**SUPPLIED PASSAGE:**
+===+
Despite the common view of the sonnet as a representation of the Rossettian femme fatale —which the sonnet certainly is—the poem develops various contradictory ideas out of its symbolic/allegorical images. To see this more clearly we should recall DGR's general comment on reading Dante. In a note to the Donna della Finestra passage in the Vita Nuova DGR says: “what I believe to lie at the heart of all true Dantesque commentary . . . is, the existence always of the actual events even where the allegorical superstructure has been raised by Dante himself.” The best readers of DGR have always followed exactly this approach toward Dante's greatest Victorian inheritor. In the present case, then, if we attempt to reconstruct a set of “actual events” within the “allegorical superstructure” of the sonnet, we recover an antithesis very like the one played out in the painting. In the case of the sonnet, however, the key figures are DGR's wife Elizabeth and Jane Morris
The sonnet's most apparent intertext, that is to say the sonnet in The House of Life titled “Life-in-Love”, brings the issues into sharp relief. The key figure is the “strangling golden hair.” Commentators have regularly associated this hair with Fanny Cornforth and have elaborated commentaries on that association, which is based largely on the relation of the sonnet to the original painting. But in the context of The House of Life the hair has to be associated with Elizabeth. Such an association appears at first quite paradoxical, since elsewhere DGR's dead wife stands as a figure of a certain spiritual presence, and scarcely as a sign of “Body's Beauty”.
These contradictions are to be registered, not necessarily resolved. They are complicated when DGR's own “bright web” of his poetical intertexts is further elaborated—for instance, when here we read the sonnet also in relation to the companion sonnet of “Life-in-Love”, that is, with “Death-in-Love”, a poem explicitly associated with Elizabeth.
The symbolic/allegorical figure of Lilith can help to clarify these kinds of contradictions. The legends represent Lilith not only as the witch-figure realized in “Eden Bower”, but as a threatening and haunting absent presence (see WMR, Rossetti Papers 1862 to 1870 483-486 , where a compendium of the legends is supplied). Read as a sign of DGR's dead wife, Lilith is to Eve as Elizabeth is to Jane. But of course in DGR's case all autobiographical schemas are themselves sign-systems, not ultimate explanatory references. They function in his work as the imaginative locus of the conflicted emotional relations that so typify DGR's poetry and pictures.
The sonnet of course forms a pair with “Soul's Beauty”, the two comprising an investigation of the ancient theme of sacred and profane love. See also DGR's translation of Dante's sonnet on much the same theme, “Of Beauty and Duty”.
Textual History: Composition
Only one manuscript of the sonnet survives, DGR's corrected copy in the Fitzwilliam composite “House of Life” sequence. The precise date of composition is not known, but it was almost certainly written while the painting was being executed in 1866. In any case the sonnet existed by 27 October 1866, for on that date George Boyce recorded in his diary that “Gabriel had been painting a beautiful picture he proposes calling Lady Lilith, and has written a fine sonnet under it.”
+===+
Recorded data

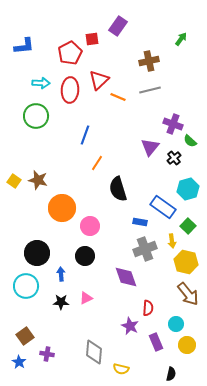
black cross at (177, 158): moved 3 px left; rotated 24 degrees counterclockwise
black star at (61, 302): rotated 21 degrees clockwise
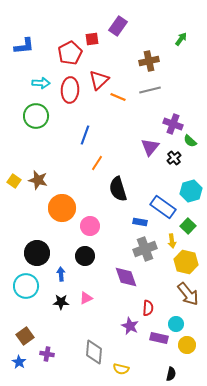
cyan hexagon at (188, 189): moved 3 px right, 2 px down
purple rectangle at (156, 342): moved 3 px right, 4 px up; rotated 54 degrees counterclockwise
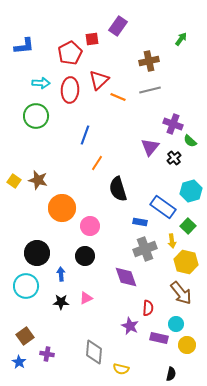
brown arrow at (188, 294): moved 7 px left, 1 px up
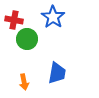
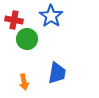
blue star: moved 2 px left, 1 px up
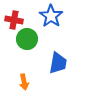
blue trapezoid: moved 1 px right, 10 px up
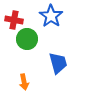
blue trapezoid: rotated 25 degrees counterclockwise
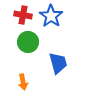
red cross: moved 9 px right, 5 px up
green circle: moved 1 px right, 3 px down
orange arrow: moved 1 px left
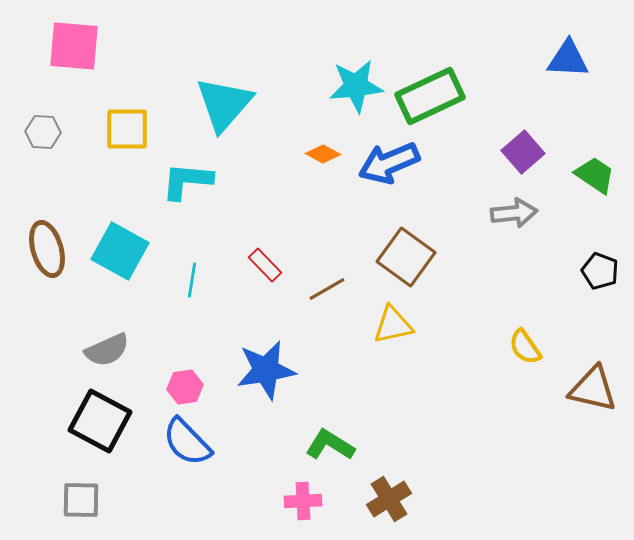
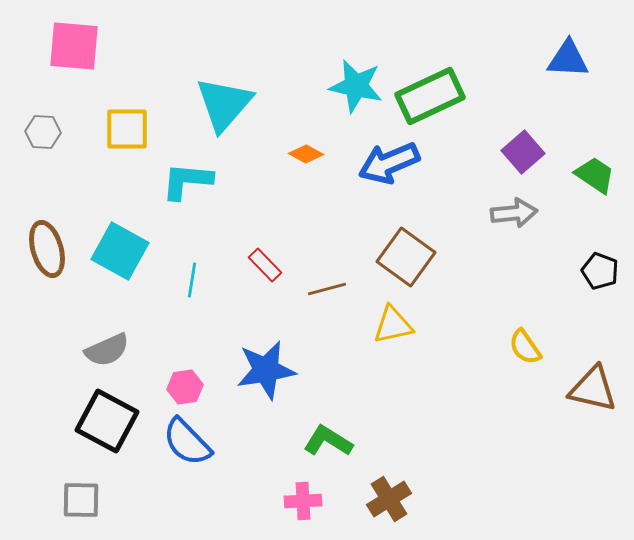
cyan star: rotated 18 degrees clockwise
orange diamond: moved 17 px left
brown line: rotated 15 degrees clockwise
black square: moved 7 px right
green L-shape: moved 2 px left, 4 px up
+===+
**TASK INSTRUCTIONS:**
A) Reproduce the stretch of the sonnet commentary from "These contradictions are" through "explicitly associated with Elizabeth.", renaming "companion sonnet" as "paired sonnet".
B) According to the sonnet commentary, by what date did the sonnet already exist?
C) Continue the sonnet commentary from the point where it stops.
The items are material separate from the sonnet commentary.

**RESPONSES BY TASK:**
A)
These contradictions are to be registered, not necessarily resolved. They are complicated when DGR's own “bright web” of his poetical intertexts is further elaborated—for instance, when here we read the sonnet also in relation to the paired sonnet of “Life-in-Love”, that is, with “Death-in-Love”, a poem explicitly associated with Elizabeth.

B) By 27 October 1866.

C)
Textual History: Revision
The sestet of the first printed text of 1868 differs in notable ways from the received text. The alterations were made in the Penkill Proofs in August or September 1869. As with its companion sonnet “Soul's Beauty”, a major revision involves its respositioning in DGR's works: in the 1870 Poems the sonnet appears among the Sonnets for Pictures, but in 1881 DGR made it a part of The House of Life. The shift in placement brought a change in the 1870 title, “Lilith. (For a Picture)”, to the received title; and there was a small change in line 7 as well.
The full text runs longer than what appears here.